Samples were drawn using Fixed_param at Sun Aug 16 20:40:50 2020.
For each parameter, n_eff is a crude measure of effective sample size,
and Rhat is the potential scale reduction factor on split chains (at
convergence, Rhat=1).

Hey,

Yes your approach is correct, and quite clever at that!
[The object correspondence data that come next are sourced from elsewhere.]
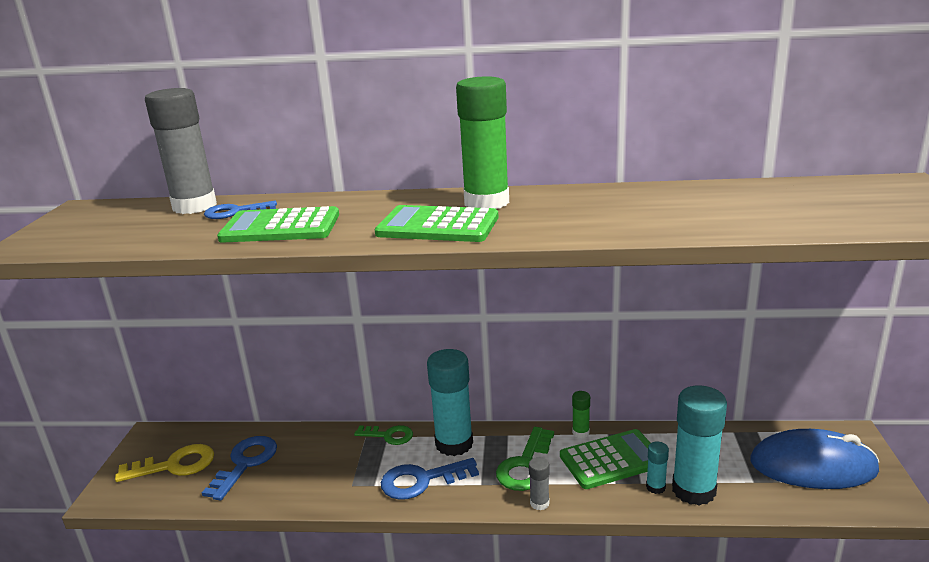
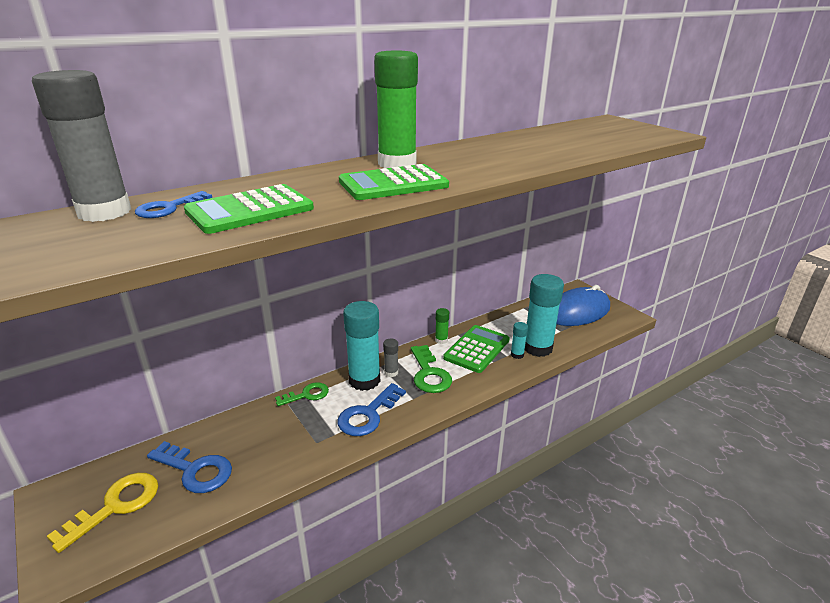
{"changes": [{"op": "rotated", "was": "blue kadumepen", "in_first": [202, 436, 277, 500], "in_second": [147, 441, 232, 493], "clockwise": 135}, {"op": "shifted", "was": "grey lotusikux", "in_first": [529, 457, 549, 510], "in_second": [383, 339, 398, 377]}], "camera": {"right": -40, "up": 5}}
Essentially what you are doing is marginalising over K under a uniform prior on the “interval” I = [k, N-(n-k)]. I made a couple changes to your program so you don’t have to loop over the whole array 0:N, since you have positive probability only over I.

Stan program:

data {
  int<lower=1> pop;                   // Population
  int<lower=1, upper=pop> ss;         // Sample size
  int<lower=0, upper=ss> k1;          // Number of successes observed
}
transformed data {
  // The maximum number of successes is the population minus observed failures
    int<lower=0, upper=pop> max_a = pop-(ss-k1);  
  // The number of successes can't be less than what observed in the sample
    int<lower=0, upper=ss> min_a = k1;       
    // Number of possible values a can take
    int<lower=1, upper=pop> len_a = max_a-min_a+1;
    int<lower=min_a, upper=max_a> marginalisation_array[len_a];
    for(a in 1:len_a) marginalisation_array[a] = min_a + a-1;
}
parameters {
}
transformed parameters {
    vector[len_a] lp;
    for(a in 1:len_a){
      lp[a] = hypergeometric_lpmf(k1 | ss, marginalisation_array[a], pop-marginalisation_array[a]) -log(len_a);
    } 
}
model {
    target += log_sum_exp(lp);
}
generated quantities{
  int i;
  simplex[len_a] tp;
  tp = softmax(lp);
  i = categorical_rng(tp);
}

Running

library(rstan)
rstan_options(auto_write = TRUE)

hypergeo_uniform <- stan_model("hypergeo_inference_for_K_marginalisation.stan")

farm.data <- list(
  pop=39,
  ss=30,
  k1=15
)

mcmc <- sampling(hypergeo_uniform, data = farm.data, algorithm = "Fixed_param", chains = 4)
mcmc
K.posterior <- extract(mcmc, 'i')$i

hist(K.posterior + farm.data$k1, xlab = expression(K), main = "Total number of successes")

Gives

Things to do include:

  • Checking to see if I didn’t screw up the indexing in my attempt at optimising the code;
  • Maybe testing what happens when you place a Poisson prior on K, truncated over I.

Hope this helps.

2 Likes

Thank you so much! This is exactly what I needed.